Computer Vision and Pattern Recognition,Artificial Intelligence,Computation and Language
What problem does this paper attempt to address?
This paper attempts to address the problem of how to construct a general large multimodal model (LMM) that can handle single images, multiple images, and videos simultaneously in computer vision tasks. Specifically, the paper proposes a model named LLaV A-OneVision, aiming to achieve the following goals through cross-modal/scene task transfer:
1. **Improve Performance Boundaries**: Push the performance limits of open-source LMMs in the three important scenarios of single images, multiple images, and videos.
2. **Achieve Task Transfer**: By designing model and data representation methods, enable the model to transfer tasks between different scenarios, thereby generating new capabilities. In particular, demonstrate strong video understanding capabilities by transferring from image tasks to video tasks.
3. **Open Source**: To promote the development of general vision assistants, the authors release the generated multimodal instruction data, codebase, model checkpoints, and visual chat demonstrations.
### Main Contributions
- **Large Multimodal Model**: Developed LLaV A-OneVision, an open large multimodal model series that improves performance boundaries in single image, multiple image, and video scenarios.
- **Emerging Capabilities from Task Transfer**: Demonstrated new capabilities through cross-scene task transfer, especially in video understanding.
- **Open Source**: Released multimodal instruction data, codebase, model checkpoints, and visual chat demonstrations to promote the development of the research community.
### Background and Motivation
Most existing multimodal models are usually optimized for specific scenarios, such as single images, multiple images, or videos. However, there are few open-source models that perform well in all these scenarios. LLaV A-OneVision aims to fill this gap by demonstrating state-of-the-art performance in a wide range of tasks through cross-scene task transfer and combination, and showcasing interesting emerging capabilities.
### Methodology
- **Network Architecture**: Inherited the minimalist design of the LLaV A series, utilizing pre-trained large language models (LLM) and visual encoders, and mapping image features to the word embedding space through a projection layer.
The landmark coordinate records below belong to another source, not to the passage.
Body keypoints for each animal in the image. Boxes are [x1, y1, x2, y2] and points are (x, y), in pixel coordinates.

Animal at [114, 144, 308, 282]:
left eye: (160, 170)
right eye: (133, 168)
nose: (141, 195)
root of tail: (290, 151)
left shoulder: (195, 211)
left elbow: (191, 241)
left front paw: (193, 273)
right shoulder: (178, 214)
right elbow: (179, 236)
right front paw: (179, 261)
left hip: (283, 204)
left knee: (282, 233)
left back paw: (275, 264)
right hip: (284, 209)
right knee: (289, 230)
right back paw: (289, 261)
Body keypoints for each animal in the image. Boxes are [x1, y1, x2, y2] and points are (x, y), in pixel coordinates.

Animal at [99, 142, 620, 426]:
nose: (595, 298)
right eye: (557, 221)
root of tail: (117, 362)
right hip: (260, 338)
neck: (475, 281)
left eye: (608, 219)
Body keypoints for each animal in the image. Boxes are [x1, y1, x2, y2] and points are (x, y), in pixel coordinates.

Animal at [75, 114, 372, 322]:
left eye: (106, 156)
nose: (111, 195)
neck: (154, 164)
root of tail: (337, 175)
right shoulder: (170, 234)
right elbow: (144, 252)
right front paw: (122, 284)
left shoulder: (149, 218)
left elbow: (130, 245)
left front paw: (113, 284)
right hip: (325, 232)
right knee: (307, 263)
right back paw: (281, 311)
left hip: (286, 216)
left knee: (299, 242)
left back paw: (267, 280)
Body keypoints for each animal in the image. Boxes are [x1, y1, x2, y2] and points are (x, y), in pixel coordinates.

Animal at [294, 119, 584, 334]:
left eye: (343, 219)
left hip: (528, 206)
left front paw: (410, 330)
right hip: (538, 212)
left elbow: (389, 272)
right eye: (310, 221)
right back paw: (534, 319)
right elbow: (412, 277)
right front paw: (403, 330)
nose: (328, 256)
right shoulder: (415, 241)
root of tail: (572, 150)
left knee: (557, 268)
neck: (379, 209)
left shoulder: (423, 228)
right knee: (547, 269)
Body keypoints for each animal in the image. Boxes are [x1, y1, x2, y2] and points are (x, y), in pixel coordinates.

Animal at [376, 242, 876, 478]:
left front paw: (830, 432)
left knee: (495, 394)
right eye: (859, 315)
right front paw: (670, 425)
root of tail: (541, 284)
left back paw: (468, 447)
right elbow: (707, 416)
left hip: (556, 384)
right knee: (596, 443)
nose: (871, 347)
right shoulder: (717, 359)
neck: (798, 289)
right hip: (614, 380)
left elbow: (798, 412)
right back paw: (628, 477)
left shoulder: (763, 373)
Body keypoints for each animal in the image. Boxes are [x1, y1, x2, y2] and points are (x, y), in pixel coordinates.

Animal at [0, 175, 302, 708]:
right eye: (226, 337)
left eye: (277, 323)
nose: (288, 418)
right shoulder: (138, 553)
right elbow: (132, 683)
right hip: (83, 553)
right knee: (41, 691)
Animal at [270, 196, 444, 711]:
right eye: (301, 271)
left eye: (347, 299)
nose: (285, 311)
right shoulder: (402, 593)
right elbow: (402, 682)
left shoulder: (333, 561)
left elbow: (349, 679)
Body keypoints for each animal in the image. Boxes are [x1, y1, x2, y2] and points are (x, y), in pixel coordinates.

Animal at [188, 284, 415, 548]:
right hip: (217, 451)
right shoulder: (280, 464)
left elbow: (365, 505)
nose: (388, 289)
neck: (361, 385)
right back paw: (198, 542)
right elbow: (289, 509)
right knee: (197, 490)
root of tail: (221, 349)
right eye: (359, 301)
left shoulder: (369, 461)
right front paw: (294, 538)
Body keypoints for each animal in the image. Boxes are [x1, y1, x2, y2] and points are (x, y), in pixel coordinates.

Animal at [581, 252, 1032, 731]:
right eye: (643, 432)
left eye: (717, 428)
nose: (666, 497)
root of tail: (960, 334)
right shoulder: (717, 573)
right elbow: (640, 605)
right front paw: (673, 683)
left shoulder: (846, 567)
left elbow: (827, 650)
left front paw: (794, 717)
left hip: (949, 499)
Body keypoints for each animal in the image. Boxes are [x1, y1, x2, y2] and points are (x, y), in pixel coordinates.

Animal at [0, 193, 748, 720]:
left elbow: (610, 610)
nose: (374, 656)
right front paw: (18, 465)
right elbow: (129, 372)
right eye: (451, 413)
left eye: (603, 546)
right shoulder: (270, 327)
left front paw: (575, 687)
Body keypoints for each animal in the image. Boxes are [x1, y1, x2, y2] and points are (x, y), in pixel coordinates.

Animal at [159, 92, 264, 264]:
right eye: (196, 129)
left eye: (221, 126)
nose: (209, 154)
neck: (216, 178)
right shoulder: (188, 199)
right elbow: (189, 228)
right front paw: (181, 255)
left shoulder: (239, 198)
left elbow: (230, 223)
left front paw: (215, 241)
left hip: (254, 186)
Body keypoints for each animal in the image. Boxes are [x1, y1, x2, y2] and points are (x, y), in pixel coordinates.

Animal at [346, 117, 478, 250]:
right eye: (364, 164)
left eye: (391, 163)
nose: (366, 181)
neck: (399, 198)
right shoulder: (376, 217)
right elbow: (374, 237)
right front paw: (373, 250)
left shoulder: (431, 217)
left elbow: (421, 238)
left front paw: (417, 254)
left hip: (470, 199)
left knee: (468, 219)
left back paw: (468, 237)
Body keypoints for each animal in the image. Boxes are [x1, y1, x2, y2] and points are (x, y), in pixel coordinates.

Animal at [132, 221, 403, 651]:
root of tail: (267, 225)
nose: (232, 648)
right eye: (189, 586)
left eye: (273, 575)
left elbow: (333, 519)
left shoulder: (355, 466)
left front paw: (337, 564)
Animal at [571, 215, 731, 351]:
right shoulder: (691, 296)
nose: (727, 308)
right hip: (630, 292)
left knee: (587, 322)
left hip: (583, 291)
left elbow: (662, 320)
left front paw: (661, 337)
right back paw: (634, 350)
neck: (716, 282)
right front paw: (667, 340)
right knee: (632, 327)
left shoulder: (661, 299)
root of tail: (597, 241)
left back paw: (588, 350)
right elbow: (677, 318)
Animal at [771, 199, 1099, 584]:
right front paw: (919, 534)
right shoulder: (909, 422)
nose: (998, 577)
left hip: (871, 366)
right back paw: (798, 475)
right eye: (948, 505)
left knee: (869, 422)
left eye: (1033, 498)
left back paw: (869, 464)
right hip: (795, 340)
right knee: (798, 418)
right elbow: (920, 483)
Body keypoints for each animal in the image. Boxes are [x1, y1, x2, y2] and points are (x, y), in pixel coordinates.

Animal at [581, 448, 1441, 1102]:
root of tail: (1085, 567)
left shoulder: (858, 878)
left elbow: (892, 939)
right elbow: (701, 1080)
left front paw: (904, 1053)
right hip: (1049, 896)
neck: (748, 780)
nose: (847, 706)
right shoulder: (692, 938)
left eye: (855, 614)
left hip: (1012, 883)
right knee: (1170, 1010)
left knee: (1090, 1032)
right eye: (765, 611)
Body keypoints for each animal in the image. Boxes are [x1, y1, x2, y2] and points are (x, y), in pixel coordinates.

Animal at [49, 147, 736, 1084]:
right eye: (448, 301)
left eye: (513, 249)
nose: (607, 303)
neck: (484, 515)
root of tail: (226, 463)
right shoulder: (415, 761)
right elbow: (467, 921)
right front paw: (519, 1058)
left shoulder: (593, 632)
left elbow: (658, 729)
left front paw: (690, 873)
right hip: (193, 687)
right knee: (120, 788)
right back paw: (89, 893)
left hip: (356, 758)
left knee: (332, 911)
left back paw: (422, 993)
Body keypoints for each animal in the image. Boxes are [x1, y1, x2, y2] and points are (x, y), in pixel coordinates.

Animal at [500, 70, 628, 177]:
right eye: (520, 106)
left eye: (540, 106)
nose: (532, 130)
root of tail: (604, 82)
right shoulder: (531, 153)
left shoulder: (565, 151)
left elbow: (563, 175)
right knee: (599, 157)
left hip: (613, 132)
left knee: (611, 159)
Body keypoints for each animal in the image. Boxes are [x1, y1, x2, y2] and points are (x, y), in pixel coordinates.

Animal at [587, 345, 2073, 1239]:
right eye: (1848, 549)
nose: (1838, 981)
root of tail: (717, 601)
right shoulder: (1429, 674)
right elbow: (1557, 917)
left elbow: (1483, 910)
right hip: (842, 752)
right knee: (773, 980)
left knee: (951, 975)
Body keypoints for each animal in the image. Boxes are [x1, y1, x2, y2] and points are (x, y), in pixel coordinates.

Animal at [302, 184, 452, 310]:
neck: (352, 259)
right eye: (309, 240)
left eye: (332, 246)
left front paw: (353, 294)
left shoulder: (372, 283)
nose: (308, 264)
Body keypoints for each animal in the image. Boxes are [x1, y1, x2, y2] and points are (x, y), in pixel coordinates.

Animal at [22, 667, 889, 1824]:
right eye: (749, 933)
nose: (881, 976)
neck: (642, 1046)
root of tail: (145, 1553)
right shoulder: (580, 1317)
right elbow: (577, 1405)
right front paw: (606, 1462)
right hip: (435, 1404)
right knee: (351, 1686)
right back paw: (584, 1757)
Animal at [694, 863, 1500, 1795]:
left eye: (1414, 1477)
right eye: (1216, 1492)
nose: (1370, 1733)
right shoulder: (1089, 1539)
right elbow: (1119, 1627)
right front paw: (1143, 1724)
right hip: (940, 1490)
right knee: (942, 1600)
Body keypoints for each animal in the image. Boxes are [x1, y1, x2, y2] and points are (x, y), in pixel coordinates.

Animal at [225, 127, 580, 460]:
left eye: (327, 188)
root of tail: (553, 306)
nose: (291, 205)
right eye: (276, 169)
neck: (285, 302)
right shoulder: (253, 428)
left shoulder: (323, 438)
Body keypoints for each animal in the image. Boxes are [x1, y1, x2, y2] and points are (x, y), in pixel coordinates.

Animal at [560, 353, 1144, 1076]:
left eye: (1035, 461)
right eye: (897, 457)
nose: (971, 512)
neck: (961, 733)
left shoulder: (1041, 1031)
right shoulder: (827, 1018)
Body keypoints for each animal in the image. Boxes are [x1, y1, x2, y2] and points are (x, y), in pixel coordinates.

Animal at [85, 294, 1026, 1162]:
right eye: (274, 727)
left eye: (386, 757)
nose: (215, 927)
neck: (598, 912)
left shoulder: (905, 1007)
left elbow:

- **Visual Representation**: Optimized the representation of visual signals by adjusting resolution and the number of features, proposing the AnyRes strategy to balance performance and cost.
- **Datasets**: Emphasized the principle of "quality over quantity," collecting high-quality knowledge learning data and visual instruction tuning data, including regenerated detailed description data, document/OCR data, and Chinese and language data.
- **Training Strategy**: Systematically divided the training process into three stages corresponding to different functions for ablation studies.
### Conclusion
LLaV A-OneVision demonstrates strong performance and emerging capabilities in various computer vision tasks through cross-modal task transfer, providing new ideas and methods for building general vision assistants.